EN QUÉ CONSISTE
Transcribe completo y sin ningún cambio el fragmento sobre The Deep Blue Sea.

FRAGMENTO CITADO
═══
Rachel Weisz en un momento de The Deep Blue Sea.



Existe una poderosa rima entre las imágenes que abren The Deep Blue Sea y las que cerraban su, hasta la fecha, última ficción cinematográfica, La casa de la alegría (2000). En aquella adaptación de Edith Warton la secuencia que servía como trágico fin a las desdichas de su protagonista representaban el cuerpo de ésta mientras, acostada en la cama, abrazaba la muerte tras ingerir una sobredosis de láudano.



Dicha imagen congelada parece reencarnarse en las brumas de los títulos de crédito de esta nueva película donde el concierto para violín de Samuel Barber mece un cadencioso travelling a través de las ruinas de un Londres de posguerra hasta dar con un nuevo cuerpo: el de Hester (Rachel Weisz) mirando y mirándose a través de la ventana, segundos antes de iniciar un nuevo ritual suicida, al que la joven abraza tumbada en el que fuera el lecho de los amantes.
═══
DATOS DEL EJERCICIO
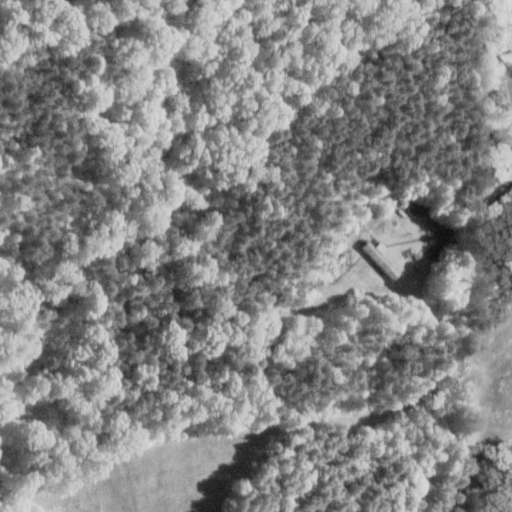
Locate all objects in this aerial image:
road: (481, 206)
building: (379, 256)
═══
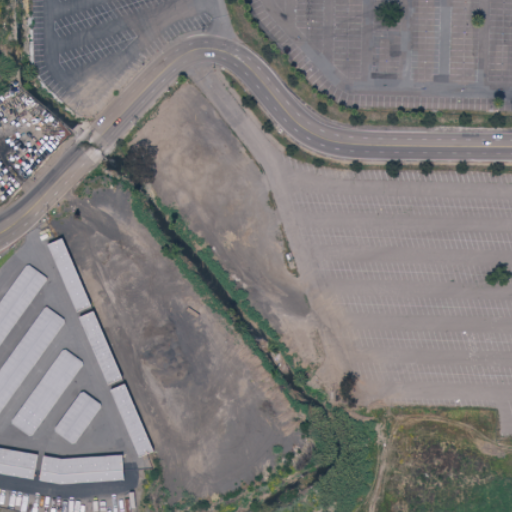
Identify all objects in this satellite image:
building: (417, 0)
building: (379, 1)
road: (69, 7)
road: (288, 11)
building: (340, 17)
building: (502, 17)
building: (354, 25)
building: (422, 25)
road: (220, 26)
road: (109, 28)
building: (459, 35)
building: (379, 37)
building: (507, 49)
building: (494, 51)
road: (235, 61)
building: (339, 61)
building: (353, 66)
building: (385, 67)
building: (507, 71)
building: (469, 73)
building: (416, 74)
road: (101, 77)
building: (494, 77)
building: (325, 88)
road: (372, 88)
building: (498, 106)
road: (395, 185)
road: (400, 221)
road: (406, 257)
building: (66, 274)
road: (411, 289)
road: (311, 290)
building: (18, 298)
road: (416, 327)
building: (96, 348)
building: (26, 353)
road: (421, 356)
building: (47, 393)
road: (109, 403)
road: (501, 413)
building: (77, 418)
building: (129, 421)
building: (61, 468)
═══
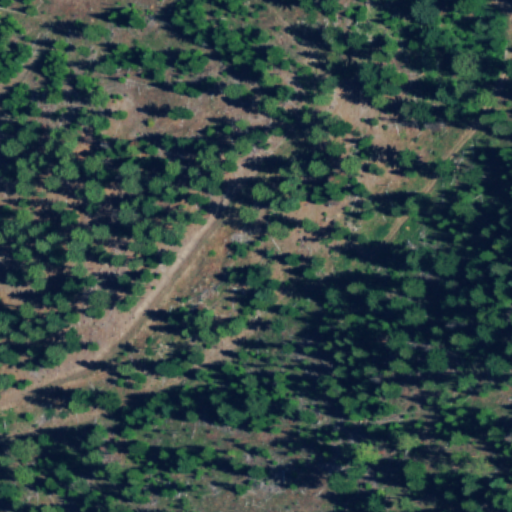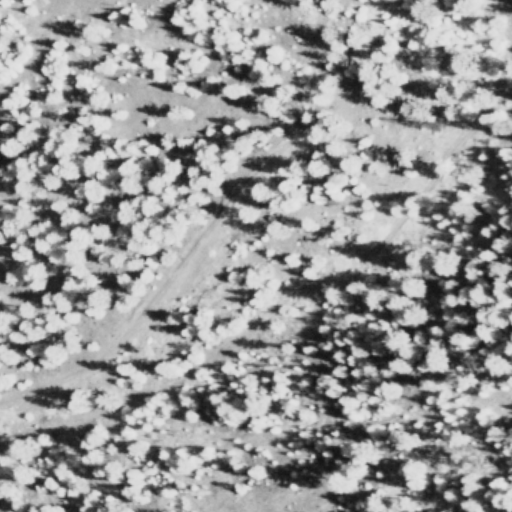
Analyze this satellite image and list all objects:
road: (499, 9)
═══
RESULTADO
Rachel Weisz en un momento de The Deep Blue Sea.



Existe una poderosa rima entre las imágenes que abren The Deep Blue Sea y las que cerraban su, hasta la fecha, última ficción cinematográfica, La casa de la alegría (2000). En aquella adaptación de Edith Warton la secuencia que servía como trágico fin a las desdichas de su protagonista representaban el cuerpo de ésta mientras, acostada en la cama, abrazaba la muerte tras ingerir una sobredosis de láudano.



Dicha imagen congelada parece reencarnarse en las brumas de los títulos de crédito de esta nueva película donde el concierto para violín de Samuel Barber mece un cadencioso travelling a través de las ruinas de un Londres de posguerra hasta dar con un nuevo cuerpo: el de Hester (Rachel Weisz) mirando y mirándose a través de la ventana, segundos antes de iniciar un nuevo ritual suicida, al que la joven abraza tumbada en el que fuera el lecho de los amantes.